Por eso, mientras todavía contamos con la promesa de entrar en ese reposo de Dios, debemos tener cuidado, no sea que alguno de ustedes no lo logre. Porque nosotros recibimos el anuncio de la buena noticia, lo mismo que ellos; pero a ellos no les sirvió de nada el oírlo, porque no se unieron por la fe con los que habían obedecido al mensaje. Pero nosotros, que hemos creído, entraremos en ese reposo, del cual Dios ha dicho:

«Por eso juré en mi furor
que no entrarían en el lugar de mi reposo.»

Sin embargo, Dios había terminado su trabajo desde que creó el mundo; pues en alguna parte de las Escrituras se dice del séptimo día:

«Dios reposó de todo su trabajo el séptimo día.»

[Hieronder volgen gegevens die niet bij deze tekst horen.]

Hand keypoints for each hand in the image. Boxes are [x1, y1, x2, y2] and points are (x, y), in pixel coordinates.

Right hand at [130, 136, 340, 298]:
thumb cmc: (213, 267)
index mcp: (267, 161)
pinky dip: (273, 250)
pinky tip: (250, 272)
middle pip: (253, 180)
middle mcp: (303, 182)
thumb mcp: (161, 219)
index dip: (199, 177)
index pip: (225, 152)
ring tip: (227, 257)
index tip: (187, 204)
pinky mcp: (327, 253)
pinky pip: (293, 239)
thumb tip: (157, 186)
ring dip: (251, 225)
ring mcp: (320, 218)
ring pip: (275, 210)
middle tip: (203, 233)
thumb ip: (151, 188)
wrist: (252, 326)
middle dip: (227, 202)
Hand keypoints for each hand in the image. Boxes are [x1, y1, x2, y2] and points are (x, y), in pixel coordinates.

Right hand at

Y otra vez se dice en las Escrituras:

«No entrarán en mi reposo.»

Pero todavía falta que algunos entren en ese lugar de reposo, ya que, por haber desobedecido, no entraron los que primero recibieron el anuncio. Por eso, Dios ha vuelto a señalar un día, un nuevo «hoy», y lo ha hecho hablándonos por medio de lo que, mucho tiempo después, David dijo en la Escritura ya mencionada:

«Si hoy escuchan ustedes lo que Dios dice,
no endurezcan su corazón.»

Porque si Josué les hubiera dado reposo a los israelitas, Dios no habría hablado de otro día. De manera que todavía queda un reposo sagrado para el pueblo de Dios; 10 porque el que entra en ese reposo de Dios, reposa de su trabajo, así como Dios reposó del suyo. 11 Debemos, pues, esforzarnos por entrar en ese reposo, para que nadie siga el ejemplo de aquellos que no creyeron.

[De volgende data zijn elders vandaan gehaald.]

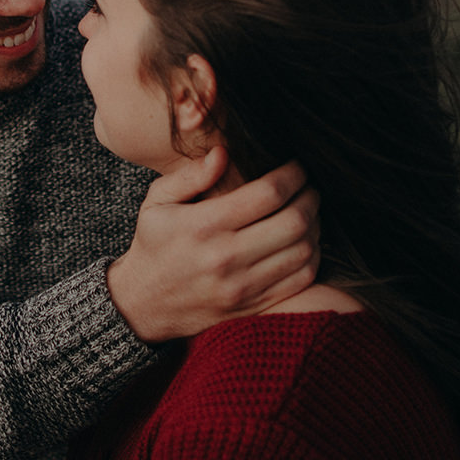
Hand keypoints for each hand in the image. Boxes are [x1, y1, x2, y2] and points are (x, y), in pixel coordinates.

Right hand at [106, 146, 320, 344]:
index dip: (293, 175)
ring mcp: (242, 286)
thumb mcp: (156, 202)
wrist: (144, 304)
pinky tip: (305, 241)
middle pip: (294, 221)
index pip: (268, 194)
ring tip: (309, 211)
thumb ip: (190, 175)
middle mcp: (226, 258)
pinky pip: (300, 280)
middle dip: (310, 197)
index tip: (297, 166)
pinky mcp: (253, 306)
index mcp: (204, 226)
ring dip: (315, 226)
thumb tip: (224, 153)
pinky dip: (312, 256)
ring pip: (303, 251)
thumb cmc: (154, 244)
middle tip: (310, 187)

12 Porque la palabra de Dios tiene vida y poder. Es más cortante que cualquier espada de dos filos, y penetra hasta lo más profundo del alma y del espíritu, hasta lo más íntimo de la persona; y somete a juicio los pensamientos y las intenciones del corazón. 13 Nada de lo que Dios ha creado puede esconderse de él; todo está claramente expuesto ante aquel a quien tenemos que rendir cuentas.

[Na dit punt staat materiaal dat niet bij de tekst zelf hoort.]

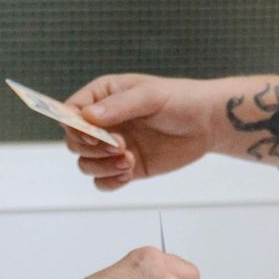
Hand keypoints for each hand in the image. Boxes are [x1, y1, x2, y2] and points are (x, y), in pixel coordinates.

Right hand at [63, 74, 228, 190]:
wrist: (208, 124)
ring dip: (102, 167)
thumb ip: (119, 106)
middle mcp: (103, 122)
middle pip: (75, 142)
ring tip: (129, 161)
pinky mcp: (126, 167)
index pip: (71, 112)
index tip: (95, 136)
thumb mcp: (150, 96)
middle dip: (93, 149)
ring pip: (86, 164)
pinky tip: (128, 175)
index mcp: (103, 97)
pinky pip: (103, 182)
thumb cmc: (181, 100)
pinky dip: (110, 182)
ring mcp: (114, 147)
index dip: (75, 127)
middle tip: (121, 146)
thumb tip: (88, 117)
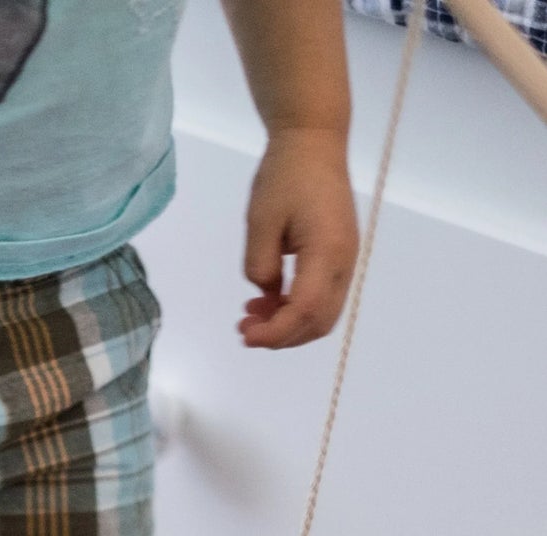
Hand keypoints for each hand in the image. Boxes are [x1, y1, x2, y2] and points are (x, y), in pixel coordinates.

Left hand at [239, 126, 358, 349]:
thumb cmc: (285, 175)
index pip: (304, 310)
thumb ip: (260, 264)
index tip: (245, 334)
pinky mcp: (340, 258)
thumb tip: (265, 295)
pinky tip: (268, 301)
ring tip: (252, 316)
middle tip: (244, 328)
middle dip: (281, 336)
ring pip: (322, 316)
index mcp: (326, 251)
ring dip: (288, 326)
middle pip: (318, 322)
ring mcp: (345, 261)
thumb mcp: (260, 220)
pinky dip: (296, 310)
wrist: (314, 143)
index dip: (274, 332)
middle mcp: (344, 262)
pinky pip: (322, 298)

Jesús, sacerdote compasivo

14 Jesús, el Hijo de Dios, es nuestro gran Sumo sacerdote que ha entrado en el cielo. Por eso debemos seguir firmes en la fe que profesamos. 15 Pues nuestro Sumo sacerdote puede compadecerse de nuestra debilidad, porque él también estuvo sometido a las mismas pruebas que nosotros; sólo que él jamás pecó. 16 Acerquémonos, pues, con confianza al trono de nuestro Dios amoroso, para que él tenga misericordia de nosotros y en su bondad nos ayude en la hora de necesidad.